**Yang Harus Dikerjakan**
1. Menurut ulasan film Glass, siapa penata kamera film tersebut?
2. Lanjutkan ulasan film Glass setelah kalimat terakhirnya.

─── Teks Bacaan ───

Selain pengembangan plot yang nyatanya tak terlalu banyak, apalagi untuk durasi yang mencapai 129 menit, sehingga film terasa bergerak begitu lambat tanpa tujuan yang substansial, Glass masih memiliki sejumlah masalah ‘semangat’. Tak hanya Bruce Willis dan Sarah Paulson yang terasa tampil ‘ogah-ogahan’, tapi juga story-telling spirit Shyamalan yang terasa begitu rendah. Lihat saja bagaimana berbagai kamera Mike Gioulakis yang kerap gagal mengikuti gerakan dan meleset dari point of interest-nya pada adegan-adegan fighting-nya. Termasuk juga angle first person yang bukannya menambah keseruan tapi malah menyamarkan detail adegan. Bahkan West Dylan Thordson terdengar kebingungan harus memasukkan ilustrasi musik yang bagaimana di berbagai adegan, khususnya ‘ceramah’ Ellie yang cukup mendominasi film. Alhasil jumpscare music yang generik saja yang beberapa kali masih berhasil sementara yang lain terdengar seperti sekedar iringan agar tidak semakin tenggelam dalam kesunyian.

─── Cuplikan Data ───

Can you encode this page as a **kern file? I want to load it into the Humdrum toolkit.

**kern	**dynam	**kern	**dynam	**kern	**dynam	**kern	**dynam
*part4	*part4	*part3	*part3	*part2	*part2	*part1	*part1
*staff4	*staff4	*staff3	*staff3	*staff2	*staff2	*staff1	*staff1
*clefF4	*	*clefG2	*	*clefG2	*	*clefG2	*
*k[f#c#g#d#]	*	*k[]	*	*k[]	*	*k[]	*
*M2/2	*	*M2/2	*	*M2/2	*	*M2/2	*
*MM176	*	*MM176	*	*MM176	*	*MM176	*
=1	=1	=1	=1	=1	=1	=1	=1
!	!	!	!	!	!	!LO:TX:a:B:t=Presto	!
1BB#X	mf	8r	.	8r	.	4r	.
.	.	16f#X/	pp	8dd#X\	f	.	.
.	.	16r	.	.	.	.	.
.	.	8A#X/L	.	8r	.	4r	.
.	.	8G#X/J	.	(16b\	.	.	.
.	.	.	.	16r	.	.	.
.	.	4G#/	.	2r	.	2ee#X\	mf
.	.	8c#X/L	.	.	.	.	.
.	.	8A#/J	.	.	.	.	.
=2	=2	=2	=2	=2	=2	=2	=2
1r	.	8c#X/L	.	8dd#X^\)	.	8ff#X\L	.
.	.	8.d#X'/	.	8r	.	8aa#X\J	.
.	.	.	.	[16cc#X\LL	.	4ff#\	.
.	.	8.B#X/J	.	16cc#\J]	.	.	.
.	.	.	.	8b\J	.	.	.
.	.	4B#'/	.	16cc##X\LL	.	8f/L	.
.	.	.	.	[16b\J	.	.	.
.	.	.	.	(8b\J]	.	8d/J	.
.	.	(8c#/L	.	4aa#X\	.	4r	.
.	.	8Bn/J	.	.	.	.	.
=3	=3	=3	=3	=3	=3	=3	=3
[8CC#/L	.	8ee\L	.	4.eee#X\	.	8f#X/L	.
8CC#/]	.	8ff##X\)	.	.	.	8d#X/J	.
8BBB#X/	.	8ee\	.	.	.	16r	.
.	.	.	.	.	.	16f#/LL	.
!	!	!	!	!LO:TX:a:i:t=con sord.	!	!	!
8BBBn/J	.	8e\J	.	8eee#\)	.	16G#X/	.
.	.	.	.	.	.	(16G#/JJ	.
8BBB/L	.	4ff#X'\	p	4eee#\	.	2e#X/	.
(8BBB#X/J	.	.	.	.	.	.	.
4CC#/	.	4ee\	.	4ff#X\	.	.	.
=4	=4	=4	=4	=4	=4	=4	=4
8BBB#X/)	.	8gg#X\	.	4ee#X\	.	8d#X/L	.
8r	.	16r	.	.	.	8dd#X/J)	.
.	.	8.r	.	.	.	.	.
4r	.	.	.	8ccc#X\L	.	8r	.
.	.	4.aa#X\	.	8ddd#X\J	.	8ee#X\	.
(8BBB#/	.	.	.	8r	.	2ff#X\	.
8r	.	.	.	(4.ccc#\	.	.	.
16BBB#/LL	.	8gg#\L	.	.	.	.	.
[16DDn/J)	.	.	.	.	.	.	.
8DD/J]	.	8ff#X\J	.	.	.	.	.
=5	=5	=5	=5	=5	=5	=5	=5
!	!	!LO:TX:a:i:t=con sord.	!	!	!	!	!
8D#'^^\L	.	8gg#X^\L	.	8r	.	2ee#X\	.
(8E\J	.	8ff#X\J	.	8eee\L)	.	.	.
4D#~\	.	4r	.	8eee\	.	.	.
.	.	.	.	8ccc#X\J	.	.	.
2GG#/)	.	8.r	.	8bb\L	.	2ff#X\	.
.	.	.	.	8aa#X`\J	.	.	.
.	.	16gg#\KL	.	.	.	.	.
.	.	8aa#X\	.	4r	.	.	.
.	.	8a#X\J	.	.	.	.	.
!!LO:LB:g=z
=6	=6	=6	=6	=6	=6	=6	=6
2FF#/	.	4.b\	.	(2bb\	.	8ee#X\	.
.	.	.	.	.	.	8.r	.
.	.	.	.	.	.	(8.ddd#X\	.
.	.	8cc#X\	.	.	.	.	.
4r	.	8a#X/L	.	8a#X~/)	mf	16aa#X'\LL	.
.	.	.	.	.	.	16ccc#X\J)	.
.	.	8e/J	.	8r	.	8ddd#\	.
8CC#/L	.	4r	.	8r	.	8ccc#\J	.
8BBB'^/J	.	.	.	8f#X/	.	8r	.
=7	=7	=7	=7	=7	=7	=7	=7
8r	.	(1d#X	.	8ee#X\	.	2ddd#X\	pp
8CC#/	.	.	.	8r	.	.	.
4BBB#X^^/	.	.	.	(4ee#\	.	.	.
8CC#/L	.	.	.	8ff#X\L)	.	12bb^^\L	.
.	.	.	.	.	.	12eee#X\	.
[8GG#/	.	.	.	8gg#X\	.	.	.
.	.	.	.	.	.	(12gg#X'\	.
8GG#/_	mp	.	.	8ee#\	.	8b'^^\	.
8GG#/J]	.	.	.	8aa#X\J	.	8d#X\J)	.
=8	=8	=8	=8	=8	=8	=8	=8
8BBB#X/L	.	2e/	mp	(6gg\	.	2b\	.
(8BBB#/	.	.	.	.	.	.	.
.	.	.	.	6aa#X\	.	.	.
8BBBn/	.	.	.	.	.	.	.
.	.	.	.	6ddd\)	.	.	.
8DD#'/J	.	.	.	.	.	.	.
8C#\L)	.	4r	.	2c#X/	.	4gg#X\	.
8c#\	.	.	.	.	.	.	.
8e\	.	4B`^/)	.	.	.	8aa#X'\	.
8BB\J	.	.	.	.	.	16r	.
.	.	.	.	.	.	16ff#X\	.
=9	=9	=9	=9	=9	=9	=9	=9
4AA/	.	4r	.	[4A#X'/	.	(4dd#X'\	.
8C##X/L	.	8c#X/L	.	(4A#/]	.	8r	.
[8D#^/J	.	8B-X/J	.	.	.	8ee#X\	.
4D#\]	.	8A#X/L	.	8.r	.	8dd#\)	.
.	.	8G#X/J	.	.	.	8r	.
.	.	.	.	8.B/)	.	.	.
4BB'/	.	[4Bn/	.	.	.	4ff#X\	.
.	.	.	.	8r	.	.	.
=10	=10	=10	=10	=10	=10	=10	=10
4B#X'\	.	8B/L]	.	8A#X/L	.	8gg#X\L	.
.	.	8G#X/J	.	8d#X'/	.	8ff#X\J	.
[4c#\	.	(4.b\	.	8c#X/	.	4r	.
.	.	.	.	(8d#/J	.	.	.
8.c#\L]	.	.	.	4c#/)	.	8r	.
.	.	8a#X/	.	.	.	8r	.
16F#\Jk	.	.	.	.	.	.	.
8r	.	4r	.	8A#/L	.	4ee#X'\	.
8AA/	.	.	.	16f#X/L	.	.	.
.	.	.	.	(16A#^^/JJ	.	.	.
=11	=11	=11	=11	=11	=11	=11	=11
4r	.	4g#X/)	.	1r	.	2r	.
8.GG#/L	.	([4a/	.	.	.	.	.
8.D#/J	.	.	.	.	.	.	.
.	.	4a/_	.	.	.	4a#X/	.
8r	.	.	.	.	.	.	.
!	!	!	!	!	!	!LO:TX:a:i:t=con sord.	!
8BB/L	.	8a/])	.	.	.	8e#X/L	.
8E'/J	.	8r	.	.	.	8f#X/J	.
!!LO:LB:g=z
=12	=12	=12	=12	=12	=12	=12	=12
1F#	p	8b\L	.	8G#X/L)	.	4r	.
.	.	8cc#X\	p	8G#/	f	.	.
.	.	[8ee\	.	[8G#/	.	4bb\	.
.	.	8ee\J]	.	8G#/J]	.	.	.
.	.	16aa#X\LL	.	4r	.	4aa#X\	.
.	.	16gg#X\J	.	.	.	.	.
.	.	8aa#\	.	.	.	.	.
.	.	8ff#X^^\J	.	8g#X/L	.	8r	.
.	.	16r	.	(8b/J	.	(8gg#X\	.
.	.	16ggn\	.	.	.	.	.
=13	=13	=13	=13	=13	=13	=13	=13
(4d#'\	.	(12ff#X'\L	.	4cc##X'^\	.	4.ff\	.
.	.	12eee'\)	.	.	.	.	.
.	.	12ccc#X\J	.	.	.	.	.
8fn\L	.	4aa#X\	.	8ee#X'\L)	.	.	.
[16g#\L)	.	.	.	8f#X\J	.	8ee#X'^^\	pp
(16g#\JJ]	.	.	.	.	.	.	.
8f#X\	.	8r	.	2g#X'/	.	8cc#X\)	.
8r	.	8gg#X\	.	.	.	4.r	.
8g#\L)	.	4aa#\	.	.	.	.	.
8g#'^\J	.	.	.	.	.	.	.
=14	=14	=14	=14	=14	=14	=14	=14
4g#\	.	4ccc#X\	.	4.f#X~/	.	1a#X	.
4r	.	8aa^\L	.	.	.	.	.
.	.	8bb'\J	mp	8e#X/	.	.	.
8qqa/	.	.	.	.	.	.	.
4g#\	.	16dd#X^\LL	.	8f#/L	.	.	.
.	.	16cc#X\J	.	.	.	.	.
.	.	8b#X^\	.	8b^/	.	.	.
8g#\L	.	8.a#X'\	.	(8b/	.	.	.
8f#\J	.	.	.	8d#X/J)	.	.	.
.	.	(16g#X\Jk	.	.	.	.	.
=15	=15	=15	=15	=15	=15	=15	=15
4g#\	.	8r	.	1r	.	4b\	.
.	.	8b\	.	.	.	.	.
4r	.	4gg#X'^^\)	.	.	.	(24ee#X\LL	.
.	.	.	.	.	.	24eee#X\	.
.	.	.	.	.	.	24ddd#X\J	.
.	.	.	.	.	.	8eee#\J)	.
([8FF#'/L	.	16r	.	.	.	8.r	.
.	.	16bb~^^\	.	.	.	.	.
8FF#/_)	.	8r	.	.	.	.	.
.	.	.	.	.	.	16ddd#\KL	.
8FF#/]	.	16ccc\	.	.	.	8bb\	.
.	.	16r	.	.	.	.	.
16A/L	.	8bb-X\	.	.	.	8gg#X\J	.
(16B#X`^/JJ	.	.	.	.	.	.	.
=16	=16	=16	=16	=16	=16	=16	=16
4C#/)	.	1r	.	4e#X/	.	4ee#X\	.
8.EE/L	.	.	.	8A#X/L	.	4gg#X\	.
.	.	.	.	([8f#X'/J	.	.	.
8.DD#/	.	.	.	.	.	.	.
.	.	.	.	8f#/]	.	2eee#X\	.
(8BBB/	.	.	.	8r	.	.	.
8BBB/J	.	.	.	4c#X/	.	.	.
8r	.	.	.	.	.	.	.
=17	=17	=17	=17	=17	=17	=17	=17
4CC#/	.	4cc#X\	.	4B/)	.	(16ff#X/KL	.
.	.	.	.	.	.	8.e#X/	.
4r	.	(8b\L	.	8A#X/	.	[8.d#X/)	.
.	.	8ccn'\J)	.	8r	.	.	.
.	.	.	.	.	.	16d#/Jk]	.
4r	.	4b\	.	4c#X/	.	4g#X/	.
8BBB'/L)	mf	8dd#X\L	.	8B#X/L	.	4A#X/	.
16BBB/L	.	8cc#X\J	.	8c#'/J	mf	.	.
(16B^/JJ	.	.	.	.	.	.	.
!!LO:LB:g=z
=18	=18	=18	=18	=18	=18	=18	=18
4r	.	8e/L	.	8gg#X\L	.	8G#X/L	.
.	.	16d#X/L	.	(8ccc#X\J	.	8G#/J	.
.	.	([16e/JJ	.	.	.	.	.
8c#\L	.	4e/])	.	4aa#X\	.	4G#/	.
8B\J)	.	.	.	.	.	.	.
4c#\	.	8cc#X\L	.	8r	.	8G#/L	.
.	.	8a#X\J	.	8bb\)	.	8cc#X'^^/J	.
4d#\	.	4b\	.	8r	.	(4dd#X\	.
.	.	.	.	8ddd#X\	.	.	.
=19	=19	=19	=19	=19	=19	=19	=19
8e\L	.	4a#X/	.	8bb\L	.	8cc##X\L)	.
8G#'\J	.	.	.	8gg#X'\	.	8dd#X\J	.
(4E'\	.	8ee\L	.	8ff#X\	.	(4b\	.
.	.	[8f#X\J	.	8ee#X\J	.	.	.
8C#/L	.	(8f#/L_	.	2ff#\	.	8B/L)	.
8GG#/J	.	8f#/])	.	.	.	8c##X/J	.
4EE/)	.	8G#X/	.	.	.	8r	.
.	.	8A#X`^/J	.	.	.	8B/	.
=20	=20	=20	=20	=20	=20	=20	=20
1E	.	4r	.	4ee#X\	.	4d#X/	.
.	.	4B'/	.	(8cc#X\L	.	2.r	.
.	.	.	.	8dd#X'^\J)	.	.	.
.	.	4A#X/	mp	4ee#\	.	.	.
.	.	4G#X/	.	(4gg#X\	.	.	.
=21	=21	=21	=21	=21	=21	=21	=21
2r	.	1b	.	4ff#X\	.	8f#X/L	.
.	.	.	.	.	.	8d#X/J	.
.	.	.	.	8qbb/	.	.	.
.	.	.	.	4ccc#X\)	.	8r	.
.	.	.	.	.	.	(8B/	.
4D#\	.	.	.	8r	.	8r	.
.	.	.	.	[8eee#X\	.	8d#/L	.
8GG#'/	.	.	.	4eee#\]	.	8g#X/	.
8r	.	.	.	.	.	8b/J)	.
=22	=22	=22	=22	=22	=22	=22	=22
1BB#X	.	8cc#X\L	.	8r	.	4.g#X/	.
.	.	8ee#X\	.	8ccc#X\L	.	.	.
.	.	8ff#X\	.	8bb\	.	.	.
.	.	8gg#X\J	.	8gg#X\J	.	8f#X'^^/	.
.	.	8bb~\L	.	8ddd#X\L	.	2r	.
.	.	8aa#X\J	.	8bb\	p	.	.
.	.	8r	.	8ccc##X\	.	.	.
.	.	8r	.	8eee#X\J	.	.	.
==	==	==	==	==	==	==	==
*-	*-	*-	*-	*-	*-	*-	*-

───

**Hasil Pengerjaan**
1. Mike Gioulakis.

2.
Dari segi penampilan aktor, James McAvoy terasa menjadi satu-satunya yang masing mengusung spirit setara dengan di Split. Sayang, jelas itu saja belum cukup untuk membuat keseluruhan film menjadi hidup. Samuel L. Jackson pun sebenarnya tak tampil buruk sebagai sosok villain, Elijah Price. Hanya saja porsinya yang tergolong sedikit (meski karakternya menjadi titular) dan tak banyak diberi perkembangan, sehingga masih sangat kurang untuk memberi kesan yang eksepsional. Sementara aktor-aktor di lini pendukung berikutnya, mulai Anya Taylor-Joy, Spencer Treat Clark, dan Charlayne Woodard, tak lebih dari sekedar pelengkap yang baik porsi maupun sumbangsih perannya sangat terbatas.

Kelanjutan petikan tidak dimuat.